Need to Know: Random Access mode
Net Result?
The crusade for net neutrality is turning into a food fight between Google and wireless broadband providers that has cable operators struggling to stay in the game and regulators changing the rules. With streaming video a compelling new alternative to television and mobile phones far outnumbering personal computers and tvs, net neutrality has become a free-for-all of rival traditional and new constituents.
Based on chairman Julius Genachowski's recent call for preemptive regulation, some fear the FCC could flip the focus of net neutrality from consumers' rights to controlling ISPs and stifling competition. Cable operators are concerned a change in FCC rules will restrain their ability to manage digital cable and other premium services.
Despite unprecedented consumer choice, critics say the "regulatory creep" of net neutrality appears inevitable, and many are blaming Google. That underscores the challenge of legally defining and identifying the "networks" in net neutrality.
Although Google will more than double its domestic consumer Internet traffic to about 37% in 2010, it pays only about $344 million of consumer flat-rate annual Internet fees of about $44 billion. Even if the fcc frees up additional spectrum to ease bandwidth pricing and depletion concerns, the economics of access will be a new focal point.
That underscores another dilemma: trying to regulate the evolving wireless broadband marketplace in which the same rules don't evenly apply to all parties. Comcast was quickly reprimanded for apparently slowing or blocking connections of subscribers using excessive broadband. By comparison, wireless service providers control the devices, services and applications on their respective networks.

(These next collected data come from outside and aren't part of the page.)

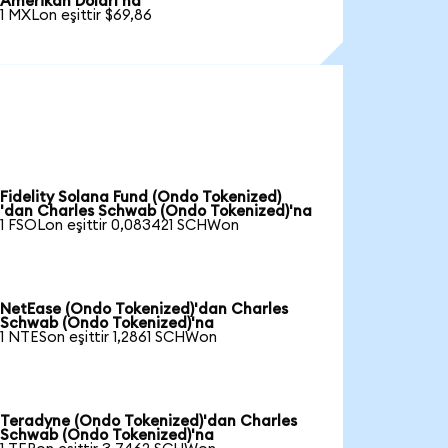
Amerikan Doları'na
1 MXLon eşittir $69,86
Fidelity Solana Fund (Ondo Tokenized)
'dan Charles Schwab (Ondo Tokenized)'na
1 FSOLon eşittir 0,083421 SCHWon
NetEase (Ondo Tokenized)'dan Charles
Schwab (Ondo Tokenized)'na
1 NTESon eşittir 1,2861 SCHWon
Teradyne (Ondo Tokenized)'dan Charles
Schwab (Ondo Tokenized)'na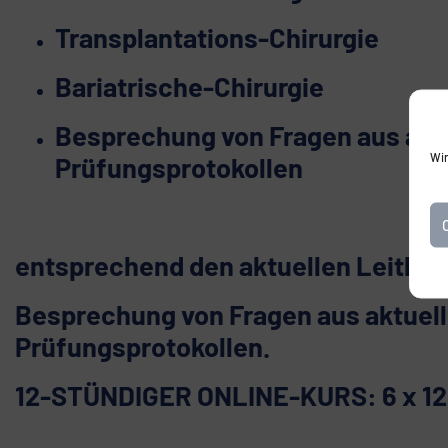
Transplantations-Chirurgie
Bariatrische-Chirurgie
Besprechung von Fragen aus akt
Wir
Prüfungsprotokollen
entsprechend den aktuellen Leitlini
Besprechung von Fragen aus aktuel
Prüfungsprotokollen.
12-STÜNDIGER ONLINE-KURS: 6 x 12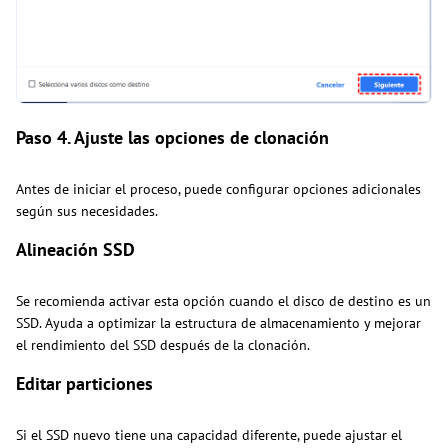
Paso 4. Ajuste las opciones de clonación
Antes de iniciar el proceso, puede configurar opciones adicionales
según sus necesidades.
Alineación SSD
Se recomienda activar esta opción cuando el disco de destino es un
SSD. Ayuda a optimizar la estructura de almacenamiento y mejorar
el rendimiento del SSD después de la clonación.
Editar particiones
Si el SSD nuevo tiene una capacidad diferente, puede ajustar el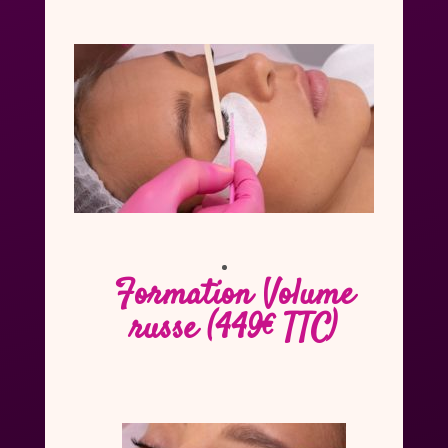
Formation Volume
russe (449€ TTC)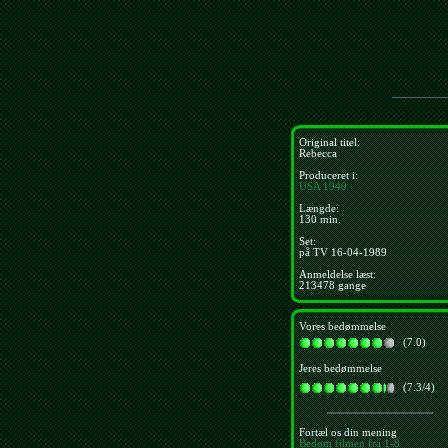
Original titel:
Rebecca
Produceret i:
USA
1940
Længde:
130 min.
Set:
på TV 16-04-1989
Anmeldelse læst:
213478 gange
Vores bedømmelse
(7.0)
Jeres bedømmelse
(7.3/4)
Fortæl os din mening
Bedøm filmen fra 1-8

For instance, Apple's wildly popular iPhone is exclusively serviced by its own App Store and AT&T's domestic networks, resulting in its recent controversial rebuff of Google Talk's voice over Internet Protocol application that would have presented users with competitive choices. In its public policy blog, Google refers to the iPhone-AT&T block as "regulatory capitalism."
Thanks to convergence, Google is all about video, cable operators rely on voice services as their primary revenues source, and phone companies are fixed on selling broadband applications and services.
In October, the Wi-Fi Alliance - comprised of Apple, Cisco, Intel and 300 other Wi-Fi equipment manufacturers - said it will sell technology that effectively turns gadgets into mini access points able to create wireless connections with other Wi-Fi-enabled gadgets or broadband modems within a radius of about 300 feet. The new Wi-Fi Direct technology will be built directly into consumer electronics and automatically scan the vicinity for existing hotspots and the gamut of Wi-Fi equipped devices, including smartphones, computers, tvs, and gaming consoles.
The move will boost Wi-Fi capability and usage to new levels, creating new challenges to the fcc chairman's desire to "preserve a free and open Internet" as a platform for innovation, opportunity and prosperity in a wireless broadband world.